With the state’s winter wheat harvest complete, early returns show the Texas Panhandle remained steady year-over-year and continued to lead the state.

 

Most producers in the Panhandle brought in 40 to 45 bushels per acre, which Texas Wheat Producers Association Director of Communications and Producer Relations Darby Sullivan said was on par with past years and led all state regions.

The rest of the country didn’t fare so well.

The government on Wednesday forecast that U.S. growers are expected to bring in 1.28 billion bushels of winter wheat. The National Agricultural Statistics Service’s latest projection is up 2 percent from last month’s forecast but is still down 23 percent from last year.

The forecast, based on July 1 conditions, is based on a projected average of 49.7 bushels per acre with nearly 26 million acres anticipated to be harvested across the country.
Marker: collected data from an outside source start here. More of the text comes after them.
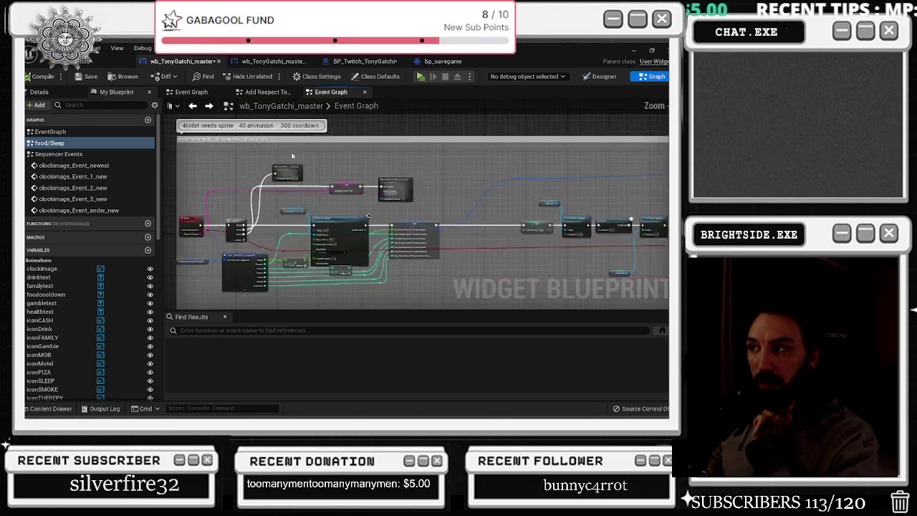
drag(270, 218, 277, 140)
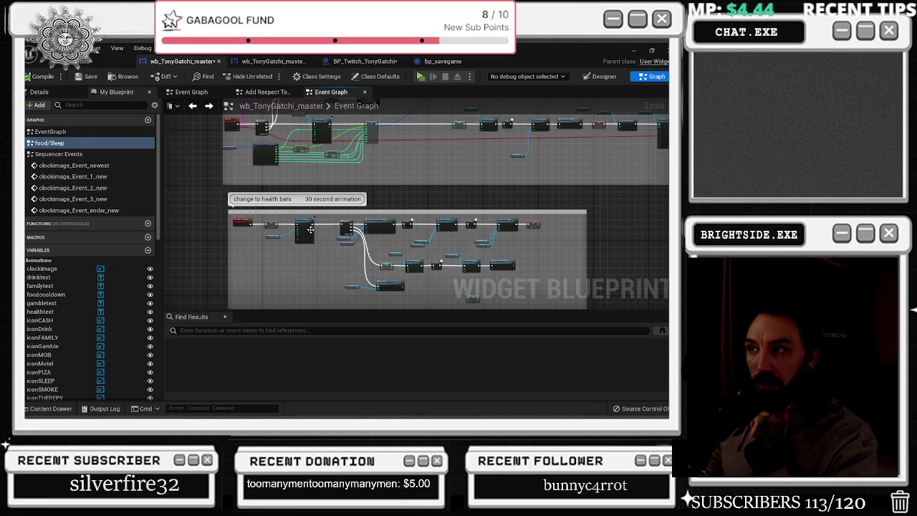
scroll(329, 248, up, 4)
scroll(329, 245, down, 6)
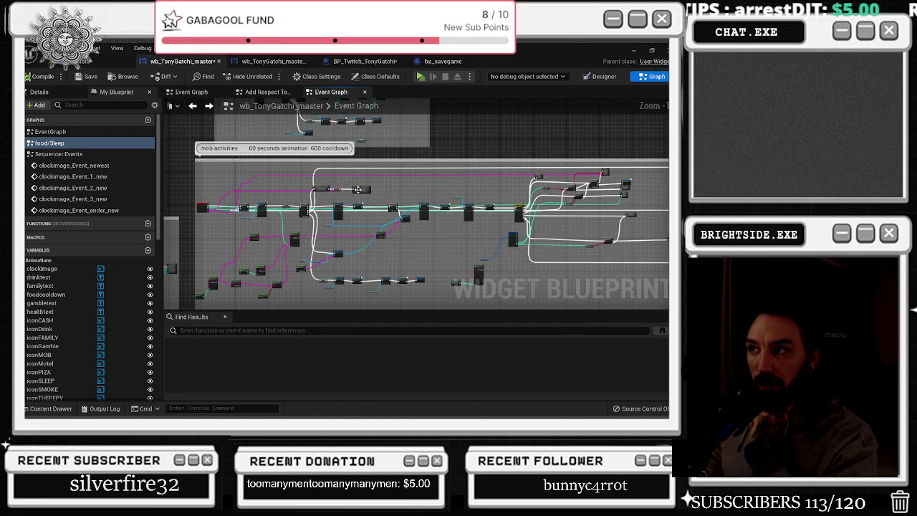
double_click(356, 189)
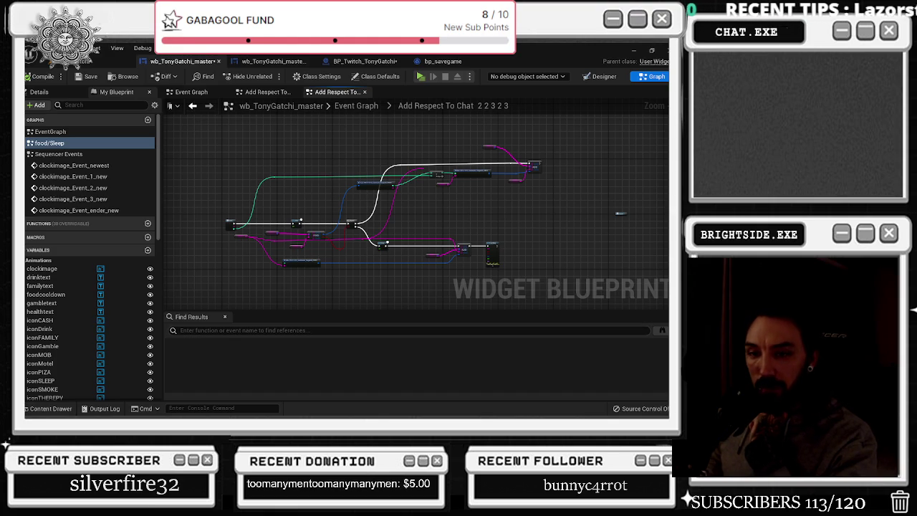
- Delete 'not' from the Print String message so it reads 'in the files', then go back
drag(300, 220, 200, 234)
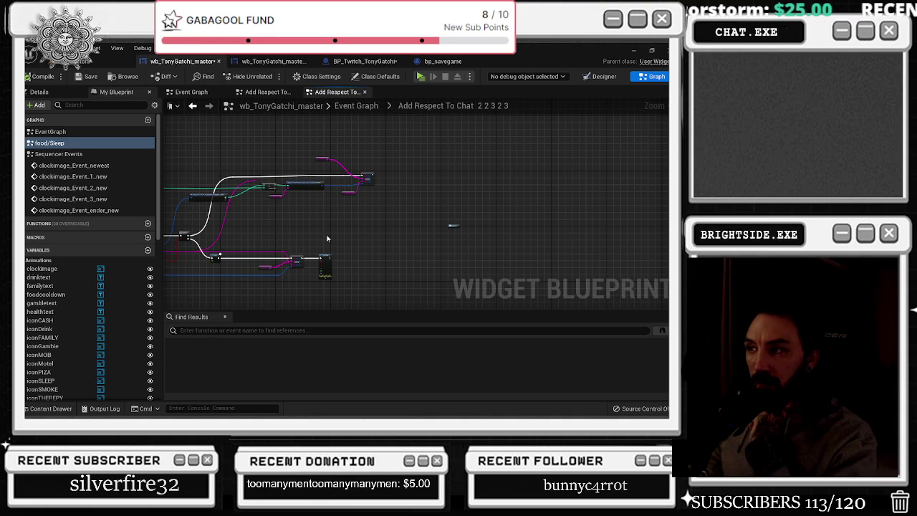
scroll(383, 180, up, 3)
key(ctrl+v)
scroll(414, 177, up, 1)
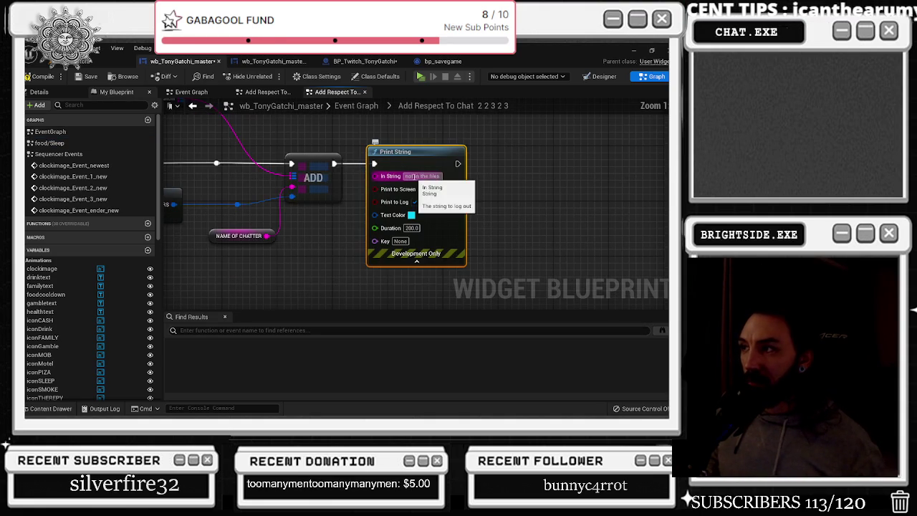
double_click(414, 177)
key(BackSpace)
key(Return)
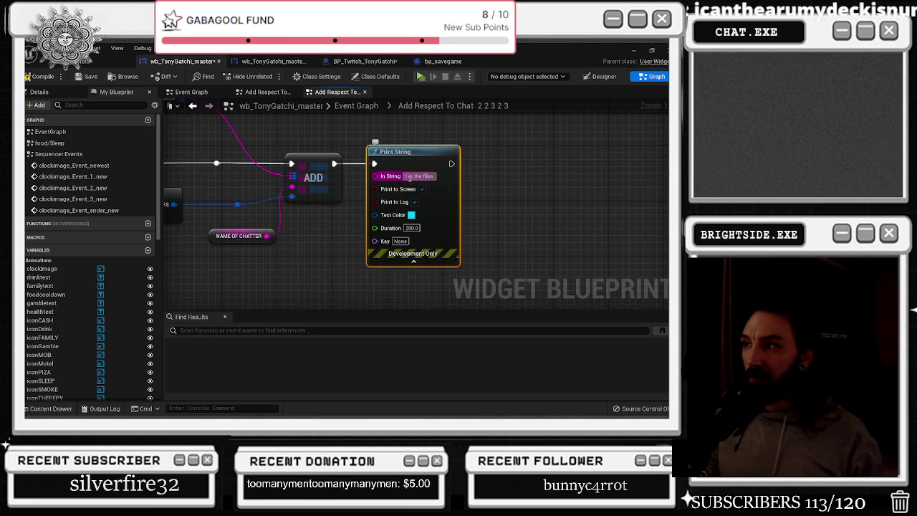
click(229, 117)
Production nationwide of hard red winter wheat, the type most commonly grown in Texas and Kansas, is estimated at 758 million bushels for a 2 percent bump from just last month. Counties north of Dallas also had a strong year growing hard red spring wheat, a protein-rich cereal often produced further north along the Wheat Belt.

“In some areas of very Northeast Texas around Sherman and Lavon, spring wheat was really successful,” said Sullivan, whose office is in Amarillo. “As far as in the Panhandle, it’s mostly hard red winter wheat.”

Kansas is the nation’s biggest wheat producer with 324.3 million bushels expected to be cut this year. The Lone Star State produced about 70 million bushels, Sullivan said.

While that is down 31 percent compared to last year’s unusually bountiful harvest, the latest forecast was better than industry observers had anticipated.

About half of Texas’ wheat goes to cattle feed, Sullivan said, while the other half is consumed by humans.

Prices jumped more than a dollar per bushel (roughly 20 percent) from June to July, providing farmers some much-needed relief. Supermarket prices tend to lag well behind trading prices, meaning consumers won’t see an increase in beef or cereal prices for months if at all.

Average Kansas yields are estimated at 47 bushels per acre, and the state’s farmers are expected to cut 6.9 million acres.

The Kansas crop was hit this growing season by widespread wheat streak mosaic disease, brutal hail storms and a late spring snowstorm — ranked in that order by Aaron Harries, marketing director for the industry group Kansas Wheat.

“We could have been looking at another phenomenal crop in western Kansas had it not been for the disease pressure,” Harries said.

Yields were a little better than expected, which he attributed to ideal weather conditions during the period grain was filling out. There was also “generally widespread surprise” at how well the wheat crop rebounded from the late blizzard in western Kansas, he said.

Harvest is nearly finished across most of Kansas and 100 percent complete in Texas, Sullivan said. As of Sunday, 93 percent of the wheat in Kansas had been cut.

The Associated Press contributed to this story.